Supplied material

>>

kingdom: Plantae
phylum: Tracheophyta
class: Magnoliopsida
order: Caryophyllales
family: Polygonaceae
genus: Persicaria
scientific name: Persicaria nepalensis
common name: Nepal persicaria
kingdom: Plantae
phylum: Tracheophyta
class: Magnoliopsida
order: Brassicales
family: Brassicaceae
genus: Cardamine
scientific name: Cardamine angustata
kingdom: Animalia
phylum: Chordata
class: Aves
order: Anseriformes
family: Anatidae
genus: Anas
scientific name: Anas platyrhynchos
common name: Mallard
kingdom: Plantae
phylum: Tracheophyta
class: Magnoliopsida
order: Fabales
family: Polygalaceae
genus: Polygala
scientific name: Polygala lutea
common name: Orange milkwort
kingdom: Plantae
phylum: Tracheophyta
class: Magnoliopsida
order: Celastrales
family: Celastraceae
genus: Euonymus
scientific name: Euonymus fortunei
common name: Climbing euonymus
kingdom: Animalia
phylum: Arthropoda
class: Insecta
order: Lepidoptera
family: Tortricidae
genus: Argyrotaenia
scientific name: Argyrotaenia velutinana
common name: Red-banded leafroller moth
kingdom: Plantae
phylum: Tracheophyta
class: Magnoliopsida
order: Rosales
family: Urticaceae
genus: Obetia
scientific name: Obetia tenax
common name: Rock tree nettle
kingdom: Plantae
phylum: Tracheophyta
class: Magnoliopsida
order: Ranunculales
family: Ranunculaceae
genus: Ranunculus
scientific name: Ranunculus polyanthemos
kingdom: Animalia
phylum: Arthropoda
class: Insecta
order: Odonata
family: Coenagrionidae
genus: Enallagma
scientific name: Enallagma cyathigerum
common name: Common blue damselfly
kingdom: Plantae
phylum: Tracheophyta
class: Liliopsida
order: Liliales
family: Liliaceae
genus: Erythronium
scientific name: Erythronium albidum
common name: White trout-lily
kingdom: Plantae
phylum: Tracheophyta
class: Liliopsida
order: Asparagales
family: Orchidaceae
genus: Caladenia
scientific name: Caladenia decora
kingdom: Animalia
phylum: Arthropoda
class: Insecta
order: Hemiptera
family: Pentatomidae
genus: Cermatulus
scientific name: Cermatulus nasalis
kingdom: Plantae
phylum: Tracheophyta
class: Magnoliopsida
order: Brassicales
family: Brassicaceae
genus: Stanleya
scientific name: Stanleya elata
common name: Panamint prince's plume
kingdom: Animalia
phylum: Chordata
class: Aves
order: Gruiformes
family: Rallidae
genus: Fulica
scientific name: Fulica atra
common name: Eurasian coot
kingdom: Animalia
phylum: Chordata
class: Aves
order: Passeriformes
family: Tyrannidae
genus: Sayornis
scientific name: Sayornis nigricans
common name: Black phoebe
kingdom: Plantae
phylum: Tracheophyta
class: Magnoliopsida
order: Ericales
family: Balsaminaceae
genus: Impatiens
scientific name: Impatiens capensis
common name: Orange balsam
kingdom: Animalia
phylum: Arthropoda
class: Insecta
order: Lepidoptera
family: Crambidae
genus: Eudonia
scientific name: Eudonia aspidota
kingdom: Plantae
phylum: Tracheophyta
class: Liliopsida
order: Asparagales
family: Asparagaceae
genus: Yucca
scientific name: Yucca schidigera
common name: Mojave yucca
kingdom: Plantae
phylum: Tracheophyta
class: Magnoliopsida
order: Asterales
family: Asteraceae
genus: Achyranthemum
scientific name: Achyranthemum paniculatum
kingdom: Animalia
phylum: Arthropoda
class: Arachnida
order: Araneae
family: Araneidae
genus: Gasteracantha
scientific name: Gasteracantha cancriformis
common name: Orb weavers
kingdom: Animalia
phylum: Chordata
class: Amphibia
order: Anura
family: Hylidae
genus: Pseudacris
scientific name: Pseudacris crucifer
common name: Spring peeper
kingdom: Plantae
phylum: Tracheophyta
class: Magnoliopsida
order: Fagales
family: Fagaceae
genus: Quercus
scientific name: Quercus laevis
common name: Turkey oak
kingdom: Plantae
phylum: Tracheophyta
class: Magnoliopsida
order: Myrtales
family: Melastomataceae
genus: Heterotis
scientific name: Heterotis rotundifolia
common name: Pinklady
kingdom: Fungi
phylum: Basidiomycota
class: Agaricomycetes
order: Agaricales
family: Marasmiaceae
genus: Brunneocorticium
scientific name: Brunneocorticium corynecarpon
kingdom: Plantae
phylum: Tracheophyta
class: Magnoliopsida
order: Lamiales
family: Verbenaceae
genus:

<<

Aim of the exercise
Rewrite everything from the start of the items down to the line containing "family: Orchidaceae", changing "common name" to "vernacular name" and leaving all else unchanged.

Output
kingdom: Plantae
phylum: Tracheophyta
class: Magnoliopsida
order: Caryophyllales
family: Polygonaceae
genus: Persicaria
scientific name: Persicaria nepalensis
vernacular name: Nepal persicaria
kingdom: Plantae
phylum: Tracheophyta
class: Magnoliopsida
order: Brassicales
family: Brassicaceae
genus: Cardamine
scientific name: Cardamine angustata
kingdom: Animalia
phylum: Chordata
class: Aves
order: Anseriformes
family: Anatidae
genus: Anas
scientific name: Anas platyrhynchos
vernacular name: Mallard
kingdom: Plantae
phylum: Tracheophyta
class: Magnoliopsida
order: Fabales
family: Polygalaceae
genus: Polygala
scientific name: Polygala lutea
vernacular name: Orange milkwort
kingdom: Plantae
phylum: Tracheophyta
class: Magnoliopsida
order: Celastrales
family: Celastraceae
genus: Euonymus
scientific name: Euonymus fortunei
vernacular name: Climbing euonymus
kingdom: Animalia
phylum: Arthropoda
class: Insecta
order: Lepidoptera
family: Tortricidae
genus: Argyrotaenia
scientific name: Argyrotaenia velutinana
vernacular name: Red-banded leafroller moth
kingdom: Plantae
phylum: Tracheophyta
class: Magnoliopsida
order: Rosales
family: Urticaceae
genus: Obetia
scientific name: Obetia tenax
vernacular name: Rock tree nettle
kingdom: Plantae
phylum: Tracheophyta
class: Magnoliopsida
order: Ranunculales
family: Ranunculaceae
genus: Ranunculus
scientific name: Ranunculus polyanthemos
kingdom: Animalia
phylum: Arthropoda
class: Insecta
order: Odonata
family: Coenagrionidae
genus: Enallagma
scientific name: Enallagma cyathigerum
vernacular name: Common blue damselfly
kingdom: Plantae
phylum: Tracheophyta
class: Liliopsida
order: Liliales
family: Liliaceae
genus: Erythronium
scientific name: Erythronium albidum
vernacular name: White trout-lily
kingdom: Plantae
phylum: Tracheophyta
class: Liliopsida
order: Asparagales
family: Orchidaceae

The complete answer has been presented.